One of the central contentions of Trump’s movement was that the world was run by a corrupt, deviant, and rootless élite, a cabal of cosmopolitan globalists who held themselves out as enlightened but were actually callous, self-interested, and predatory. (Trump positioned himself as an alternative to this group: if the rich weren’t like you and me, he was the exception.) Another Trumpist tenet was that our society had become lawless, its justice system far too lenient. (He promised rough justice: “Lock her up!”) Yet another was that the technocratic experts were part of a deep state, and weren’t telling the truth. (He knew better.) And then there was a claim about power, which was to be enjoyed and employed nakedly, in place of the nuanced manipulations of norms and bureaucracies.
This wasn’t exactly an unprecedented mix of ideas, and yet, just a year or two earlier, it hadn’t been anywhere close to taking over America. How had it ascended so quickly? I started seeing Trumpism’s arrival through the metaphor of a kaleidoscope. In the ones my kids own, translucent plastic pieces tumble into new designs as the barrel rotates, creating patterns that, after periods of hesitation, click into place. Politics, I came to think, were a kind of dark kaleidoscope. Familiar fears and anxieties shifted until they assumed novel, captivating configurations. Trumpism was such a pattern. It was a grim vision of society that didn’t make sense logically but, for some, held together for reasons of emotion or identity. If there really was a class of unaccountable, libertine global élites plundering the world, then wasn’t Trump obviously a member? You weren’t bothered by such questions if you liked what you saw through the kaleidoscope. For you, Trump was the one spinning the barrel—an observer of the pattern, rather than a part of it.

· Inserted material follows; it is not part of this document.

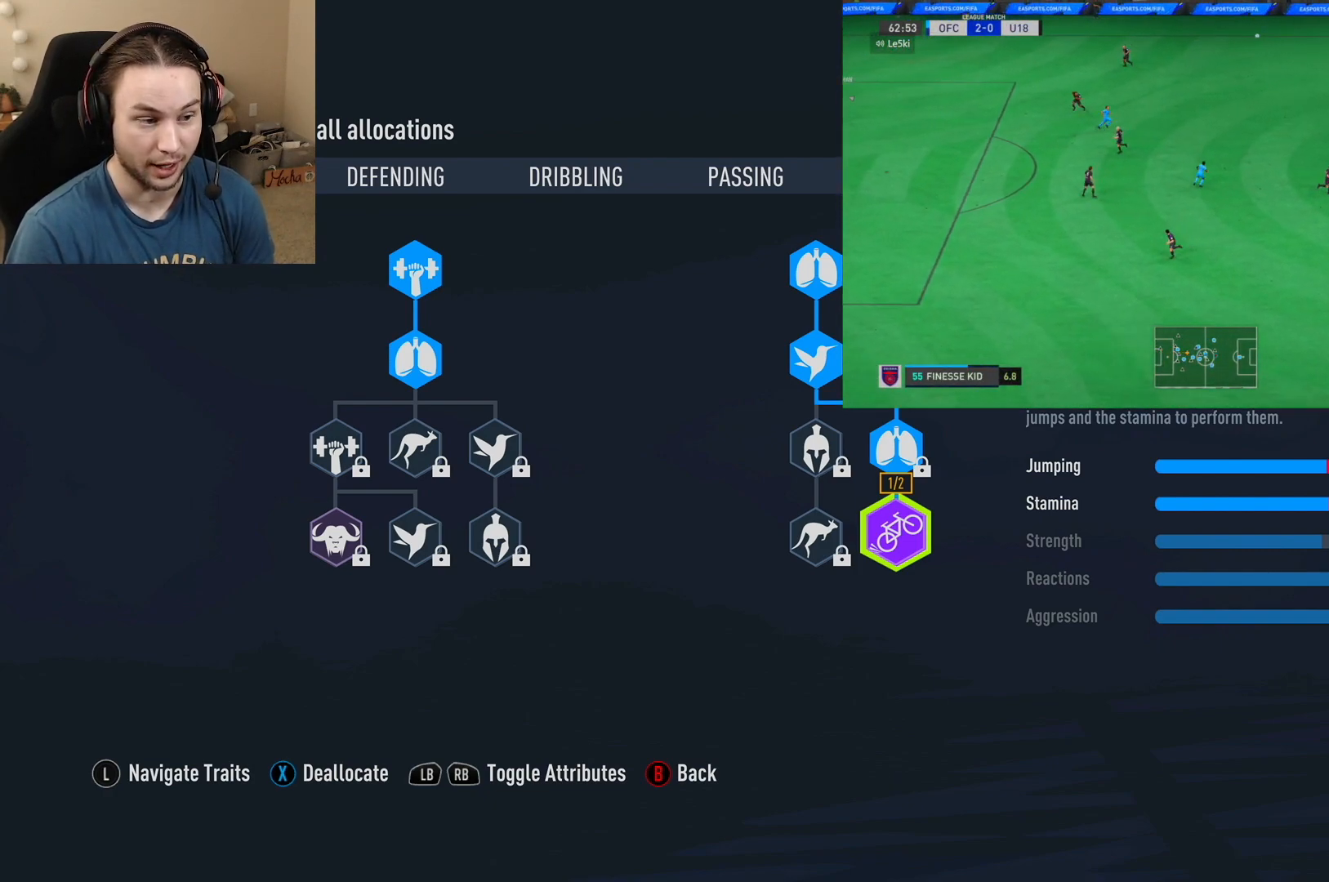
{"buttons": [], "left_stick": "center", "right_stick": "center", "events": [[267, "left_stick", "center"]]}
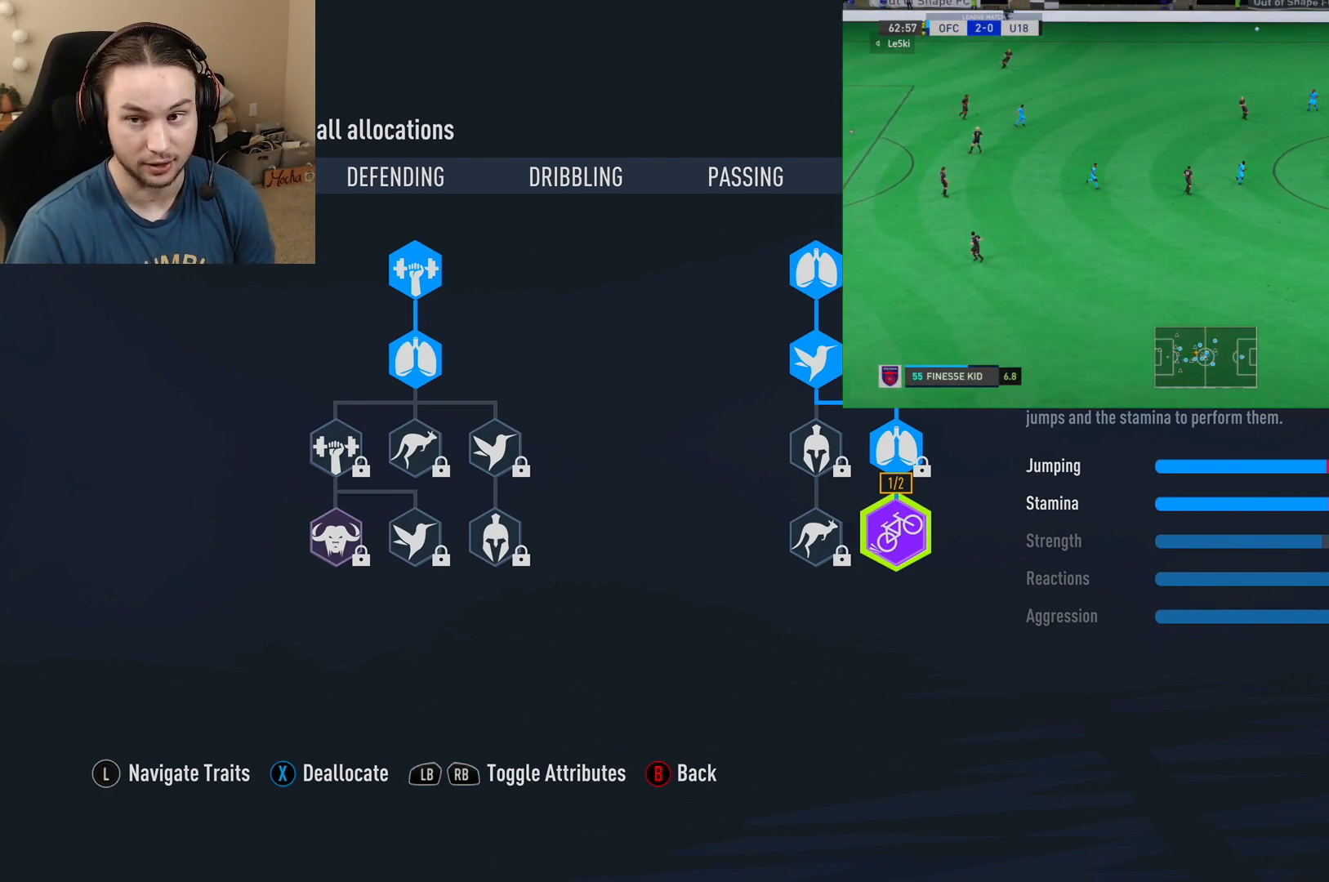
{"buttons": [], "left_stick": "center", "right_stick": "center", "events": []}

A kaleidoscope is always shifting, with new patterns coming into focus. The Jeffrey Epstein scandal has been fascinating and horrifying onlookers for more than a decade; in addition to being an actual set of appalling events that involved real perpetrators and real victims, it’s been a political wild card and a conspiratorial lure. But it’s only recently—with the release of millions of documents, which anyone can read for themselves—that its pieces have really snapped into place. Trump, for many, is now inside its pattern, along with a lot of other people, organizations, and institutions. A different dark vision of society has emerged. Suddenly, we seem to be living in the age of Epstein. We tell ourselves that by understanding his rise to power we might understand the world. [Continue reading…]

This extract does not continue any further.